Summarise:
- ‘diabetes‘ and ‘obesity‘ datasets are joined using inner join on the ‘FIPS’ column, creating a new data frame named ‘obesity_diabetes.’ This merge combines data related to diabetes and obesity based on a common identifier.
- Histograms are plotted to visualize the relationship between the ‘%DIABETIC’ and ‘% OBESE’ columns within the ‘obesity_diabetes‘ data frame to provide insights about the distributions.
- Distribution of “% DIABETIC”:
- The provided statistics (mean, median, mode, skew, and kurtosis) on the plot “Distribution of “% DIABETIC“ is relatively close to being normally distributed.

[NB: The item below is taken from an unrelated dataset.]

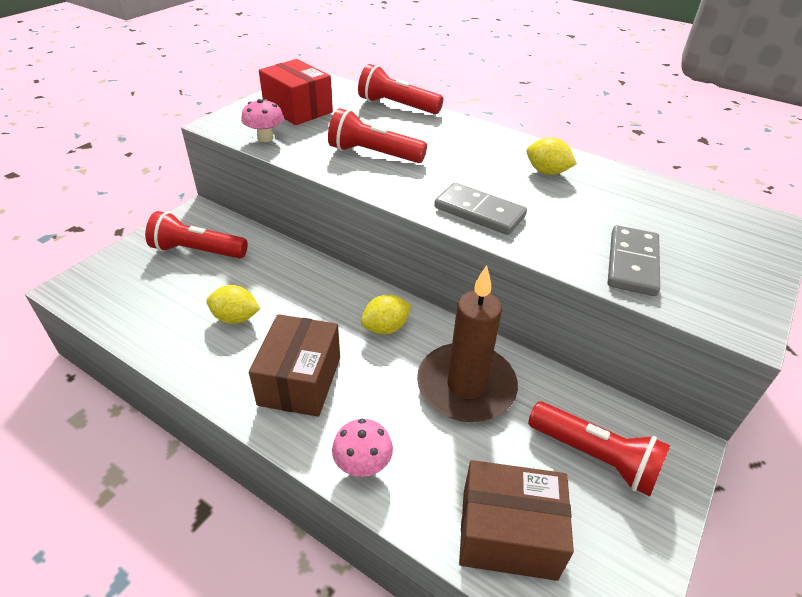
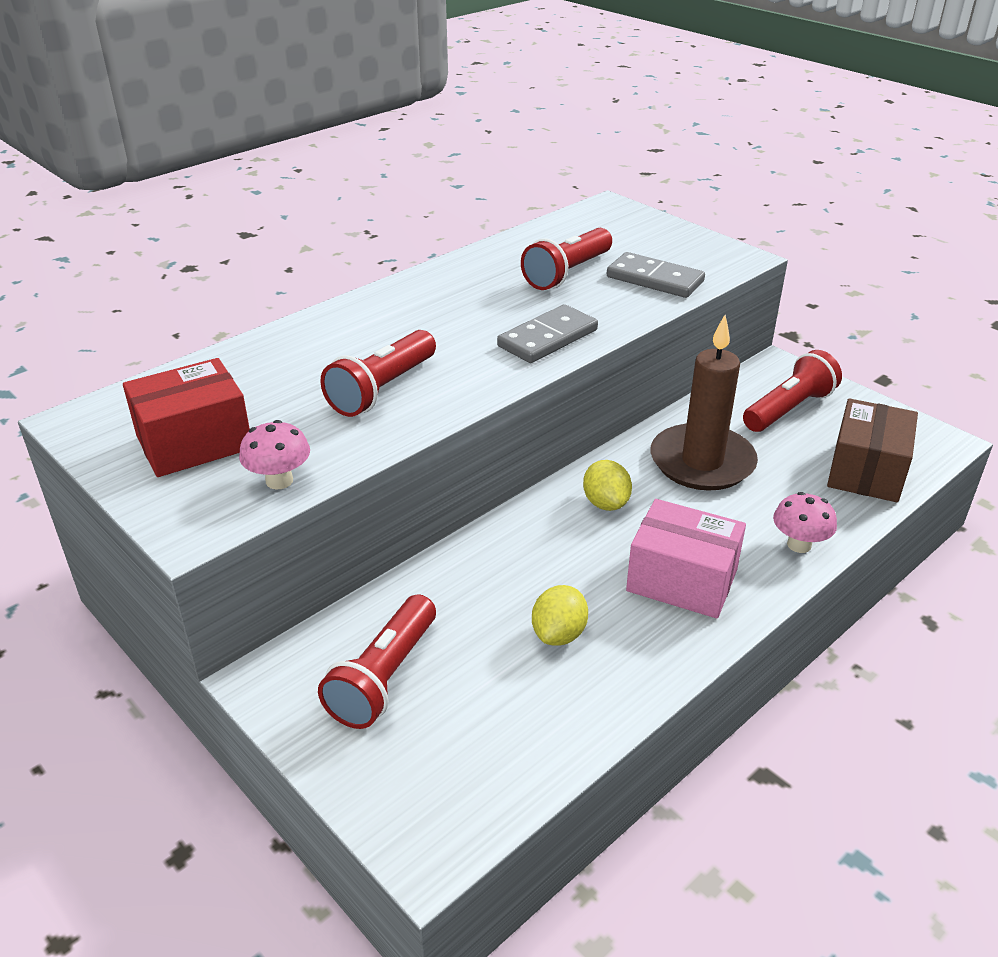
camera: 75 degrees left, 5 degrees down
(300, 381) = (682, 580): brown box -> pink box
(397, 106) = (245, 353): red flashlight -> red flashlight (567, 273)
(546, 172) = (480, 284): yellow lemon -> none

- Mean (7.14), Median (7.0), and Mode (6.90) are quite close to each other, which is a positive sign for normality.
- Skewness (0.09) indicates that it is a slight right-skewed distribution, but it is very close to zero. whereas in normal distribution skewness is zero. There may be some outliers on the right side of the distribution.
- Kurtosis (2.76) indicates that the distribution has heavier tails. Kurtosis of the normal distribution is 3.0. The distribution has more extreme values of outliers than a normal distribution, and we can see a small peakedness near the skewed region (right side).
- Distribution of “% OBESE”:
- Even though mean, median, and mode are close to each other, skewness and kurtosis give a clearer view of the distribution.
- Skewness (-2.69) indicates that it is a left-skewed distribution. The tails on the left side are longer than the right side suggesting that there are so many outliers on the left side of the distribution.
- Kurtosis (12.32) is an extremely high value, much higher than the kurtosis of normal distribution i.e., 3. It suggests that the distribution has heavier tails compared to the normal distribution which indicates that the distribution has many extreme values, i.e., outliers.